De lo que se vivió en España, poco se informó en las televisiones, radios públicas, revistas o periódicos.

Sí mostraron algunas imágenes sobre lo que ocurría en París o en Berlín, pero siempre diciendo algo como «se trata, por supuesto, de organizaciones políticas de tipo comunista en cualquiera de sus variantes».

Yo lo vi con mis propios ojos. No eran organizaciones políticas de tipo comunista. Fueron varias las ocasiones en las que, estando yo tranquilamente en la calle, tuve que salir corriendo. En menos de cinco minutos se formaba la revolución más inesperada y, seguido, la disipación a mamporros por parte de los grises. Y yo estaba muertita de miedo porque pensaba que en cualquier momento me detendrían, y la verdad es que no para mí era plato de buen gusto pasar una noche en los sótanos del Palacio de Correos. Es curioso cómo cambiamos con el tiempo, ahora no suelo tener miedo nunca.

Algunos tenían ideas comunistas, sí, pero otros solo eran jóvenes con ganas de liberación, con hambre de un futuro exorbitante o con hambre, sin más. Ganas de verdad, porque les faltaba lo más importante: la libertad.

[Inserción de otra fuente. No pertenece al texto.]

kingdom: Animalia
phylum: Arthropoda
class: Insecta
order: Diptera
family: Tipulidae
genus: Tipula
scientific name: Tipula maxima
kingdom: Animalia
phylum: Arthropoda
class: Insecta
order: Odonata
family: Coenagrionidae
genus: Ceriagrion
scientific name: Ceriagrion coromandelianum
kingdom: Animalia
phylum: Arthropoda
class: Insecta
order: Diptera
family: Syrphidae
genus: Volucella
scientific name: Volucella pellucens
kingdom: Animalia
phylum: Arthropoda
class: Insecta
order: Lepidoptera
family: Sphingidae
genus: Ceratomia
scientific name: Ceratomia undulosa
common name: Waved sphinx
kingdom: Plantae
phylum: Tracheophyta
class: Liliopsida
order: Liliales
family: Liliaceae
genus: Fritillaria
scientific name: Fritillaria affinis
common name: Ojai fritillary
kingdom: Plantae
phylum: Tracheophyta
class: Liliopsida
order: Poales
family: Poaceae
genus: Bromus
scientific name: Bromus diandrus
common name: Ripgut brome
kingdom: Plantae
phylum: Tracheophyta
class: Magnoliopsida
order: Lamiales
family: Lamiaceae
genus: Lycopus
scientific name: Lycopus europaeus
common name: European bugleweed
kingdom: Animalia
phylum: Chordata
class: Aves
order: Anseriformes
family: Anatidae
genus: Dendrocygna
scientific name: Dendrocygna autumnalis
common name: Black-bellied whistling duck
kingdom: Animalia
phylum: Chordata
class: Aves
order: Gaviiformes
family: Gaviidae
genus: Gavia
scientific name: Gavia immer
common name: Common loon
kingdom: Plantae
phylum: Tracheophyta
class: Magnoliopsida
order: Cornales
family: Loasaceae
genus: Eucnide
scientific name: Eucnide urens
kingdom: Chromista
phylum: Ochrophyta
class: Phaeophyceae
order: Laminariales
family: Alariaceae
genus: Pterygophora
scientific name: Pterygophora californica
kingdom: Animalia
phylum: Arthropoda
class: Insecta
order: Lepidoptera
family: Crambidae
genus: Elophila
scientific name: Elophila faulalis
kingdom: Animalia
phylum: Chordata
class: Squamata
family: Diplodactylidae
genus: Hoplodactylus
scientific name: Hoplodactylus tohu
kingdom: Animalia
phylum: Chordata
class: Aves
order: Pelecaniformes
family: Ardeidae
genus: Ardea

—Madre, ¿viste hoy el periódico?

—Sí, nena, sí... —decía—. Ay, Pedru, ten cuidao cuando salgas hoy pal traballu.

Mi madre desde que llegamos siempre repetía más o menos esa frase, «ten cuidao» para arriba, «ten cuidao» para abajo. Siempre. Hasta que murió la pobre ya de vieja.

—Josina, nun pasa . Nun estamos en guerra. Si veo algu, corru lo más rápidu que pueda, que estas piernas ya conquistaron la mina —solía decir él.

Otras veces era:

—¡Y la nena, ho!, ¿qué va facer cuando tenga que ir a estudiar? Siempre están a trumpazos pa ahí, pa la universidad. —Y la verdad es que razón no le faltaba. La leche limpia a finales de los sesenta era deporte nacional.

Poco a poco el susto se me fue pasando y empezaron a llamarme las nuevas ideas del país y de Europa. Quería saber por qué se formaban todas esas marimorenas. Todavía no era una niña revoltosa y prefería estudiar y callar, pero desde que dejé Coela esta actitud no duró mucho tiempo.

Así pues, pasamos de vivir en un lugar tranquilo a hacerlo en una ciudad donde la policía estaba cada vez más presente, donde se vislumbraba un futuro turbulento que además casi siempre rodeaba a la universidad y a los estudiantes. Escenario al que yo misma, Carlota Martín Rubio, me uniría en septiembre de ese mismo año, y al que no estaba muy segura de en qué medida me gustaría pertenecer, con todas sus consecuencias.